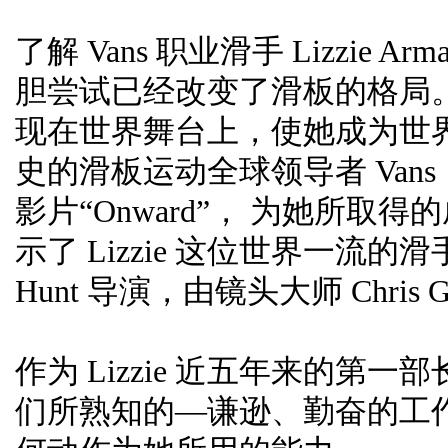
了解 Vans 职业滑手 Lizzie
胆尝试已经改变了滑板的格局
现在世界舞台上，使她成为世界
史的滑板运动全球领导者 Vans 自豪
影片“Onward”， 为她所
示了 Lizzie 这位世界一流的
Hunt 导演，由镜头大师 Chris Gre
作为 Lizzie 近五年来的第一部长片
们所熟知的—谦逊、勤奋的工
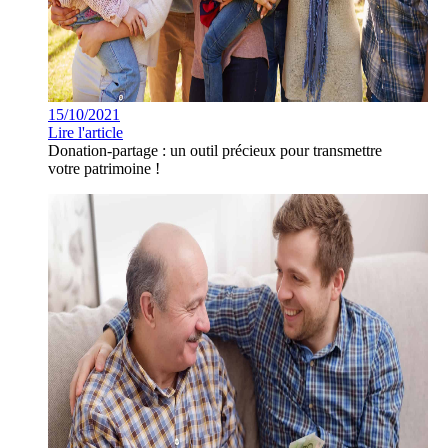
15/10/2021
Lire l'article
Donation-partage : un outil précieux pour transmettre
votre patrimoine !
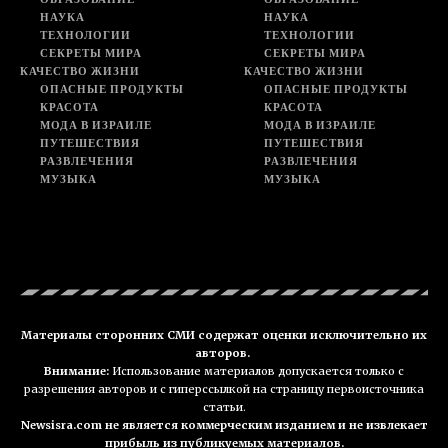
НАУКА
НАУКА
ТЕХНОЛОГИИ
ТЕХНОЛОГИИ
СЕКРЕТЫ МИРА
СЕКРЕТЫ МИРА
КАЧЕСТВО ЖИЗНИ
КАЧЕСТВО ЖИЗНИ
ОПАСНЫЕ ПРОДУКТЫ
ОПАСНЫЕ ПРОДУКТЫ
КРАСОТА
КРАСОТА
МОДА В ИЗРАИЛЕ
МОДА В ИЗРАИЛЕ
ПУТЕШЕСТВИЯ
ПУТЕШЕСТВИЯ
РАЗВЛЕЧЕНИЯ
РАЗВЛЕЧЕНИЯ
МУЗЫКА
МУЗЫКА
Материалы сторонних СМИ содержат оценки исключительно их
авторов.
Внимание:
Использование материалов допускается только с
разрешения авторов и с гиперссылкой на страницу первоисточника
статьи.
Newsisra.com не является коммерческим изданием и не извлекает
прибыль из публикуемых материалов.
○ ○ ○ ○
- WORK ORDER -
Repeat each entry above word for word, leaving every picture out.

- EXERCISE RESULT -
了解 Vans 职业滑手 Lizzie
胆尝试已经改变了滑板的格局
现在世界舞台上，使她成为世界
史的滑板运动全球领导者 Vans 自豪
影片“Onward”， 为她所
示了 Lizzie 这位世界一流的
Hunt 导演，由镜头大师 Chris Gre
作为 Lizzie 近五年来的第一部长片
们所熟知的—谦逊、勤奋的工
15/10/2021
Lire l'article
Donation-partage : un outil précieux pour transmettre
votre patrimoine !
НАУКА
НАУКА
ТЕХНОЛОГИИ
ТЕХНОЛОГИИ
СЕКРЕТЫ МИРА
СЕКРЕТЫ МИРА
КАЧЕСТВО ЖИЗНИ
КАЧЕСТВО ЖИЗНИ
ОПАСНЫЕ ПРОДУКТЫ
ОПАСНЫЕ ПРОДУКТЫ
КРАСОТА
КРАСОТА
МОДА В ИЗРАИЛЕ
МОДА В ИЗРАИЛЕ
ПУТЕШЕСТВИЯ
ПУТЕШЕСТВИЯ
РАЗВЛЕЧЕНИЯ
РАЗВЛЕЧЕНИЯ
МУЗЫКА
МУЗЫКА
Материалы сторонних СМИ содержат оценки исключительно их
авторов.
Внимание:
Использование материалов допускается только с
разрешения авторов и с гиперссылкой на страницу первоисточника
статьи.
Newsisra.com не является коммерческим изданием и не извлекает
прибыль из публикуемых материалов.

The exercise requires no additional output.